Quantum error correction faces the fundamental challenge of leveraging error degeneracy to approach the quantum Hashing bound. This paper proposes a degeneracy-aware LDPC code iterative decoding framework that, for the first time, explicitly models and jointly optimizes the degenerate structure of quantum errors alongside high-order Galois-field LDPC code design. Extensive Monte Carlo simulations are conducted under the depolarizing channel. Compared to conventional decoders, our method achieves a threshold of 9.45% physical error rate at code rate 1/3 and logical size 104k qubits (312k physical qubits), with a frame error rate of 10⁻⁴—significantly closing the gap to the quantum Hashing bound. The core innovation lies in embedding degeneracy into the belief propagation process, enabling simultaneous breakthroughs in decoding performance and theoretical limit attainment at high code rates.

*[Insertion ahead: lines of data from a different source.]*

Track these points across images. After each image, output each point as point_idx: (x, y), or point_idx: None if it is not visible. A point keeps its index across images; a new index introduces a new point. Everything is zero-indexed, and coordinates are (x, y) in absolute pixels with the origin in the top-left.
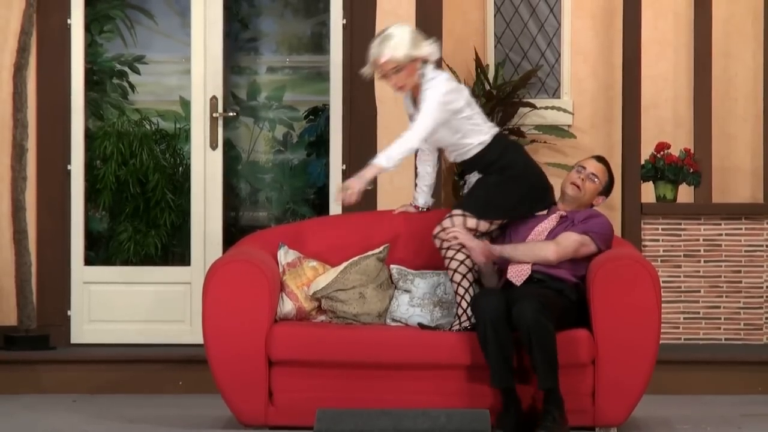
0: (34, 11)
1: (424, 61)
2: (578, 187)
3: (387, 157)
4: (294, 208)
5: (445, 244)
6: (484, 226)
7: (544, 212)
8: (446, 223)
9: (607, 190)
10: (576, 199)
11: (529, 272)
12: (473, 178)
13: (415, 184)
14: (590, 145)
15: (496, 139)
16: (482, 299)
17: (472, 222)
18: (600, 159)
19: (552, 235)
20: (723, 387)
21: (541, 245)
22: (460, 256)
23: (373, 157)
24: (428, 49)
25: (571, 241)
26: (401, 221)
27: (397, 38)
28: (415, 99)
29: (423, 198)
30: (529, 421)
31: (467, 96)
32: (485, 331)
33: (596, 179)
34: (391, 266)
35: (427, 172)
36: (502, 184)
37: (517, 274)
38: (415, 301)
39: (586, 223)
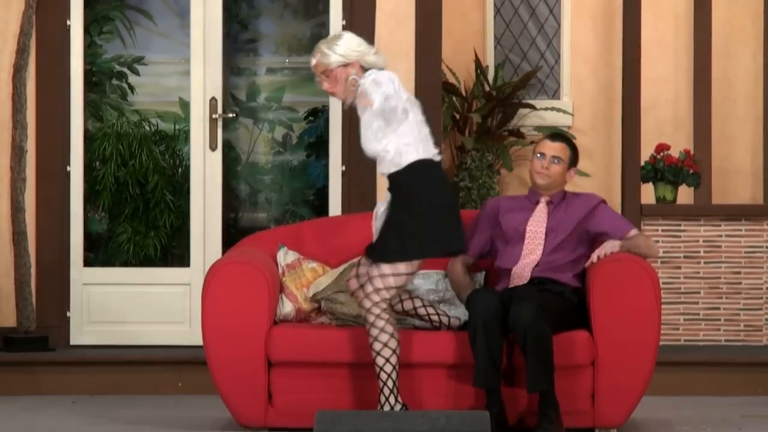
0: (34, 12)
1: (365, 69)
2: (545, 174)
3: None
4: (293, 209)
5: (367, 304)
6: (391, 278)
7: (542, 206)
8: (361, 270)
9: (573, 163)
10: (548, 185)
11: (529, 276)
12: (381, 209)
13: None
14: (590, 146)
15: (415, 166)
16: (476, 298)
17: (387, 269)
18: (555, 137)
19: (551, 222)
20: (723, 388)
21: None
22: (384, 337)
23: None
24: (358, 54)
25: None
26: None
27: (329, 42)
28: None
29: None
30: (521, 424)
31: (407, 101)
32: (475, 330)
33: (560, 161)
34: None
35: None
36: (395, 220)
37: (518, 280)
38: None
39: (608, 218)
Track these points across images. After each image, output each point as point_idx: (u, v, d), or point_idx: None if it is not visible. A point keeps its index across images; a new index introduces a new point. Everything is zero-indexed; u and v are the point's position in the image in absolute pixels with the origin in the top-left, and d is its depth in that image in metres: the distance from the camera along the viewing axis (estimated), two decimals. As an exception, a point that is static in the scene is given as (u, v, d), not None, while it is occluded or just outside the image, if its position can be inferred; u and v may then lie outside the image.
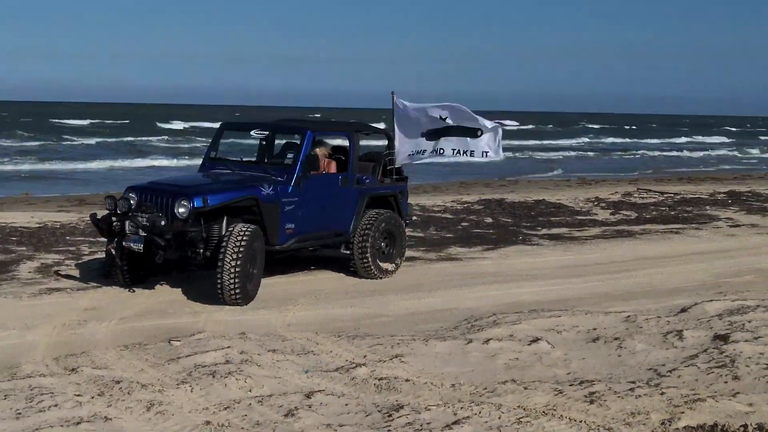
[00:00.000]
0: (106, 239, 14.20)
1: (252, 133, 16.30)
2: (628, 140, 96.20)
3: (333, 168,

Quantum error correction is essential for realizing scalable quantum computation. Among various approaches, low-density parity-check codes over higher-order Galois fields have shown promising performance due to their structured sparsity and compatibility with iterative decoding algorithms whose computational complexity scales linearly with the number of physical qubits. In this work, we demonstrate that explicitly exploiting the degeneracy of quantum errors can significantly enhance the decoding performance. Simulation results over the depolarizing channel indicate that the proposed method, at a coding rate of 1/3, achieves a frame error rate as low as $10^{-4}$ at a physical error rate of 9.45% for a code with 104,000 logical qubits and 312,000 physical qubits, approaching the quantum hashing bound. These findings highlight the critical role of degeneracy in closing the gap to the fundamental limits of quantum error correction.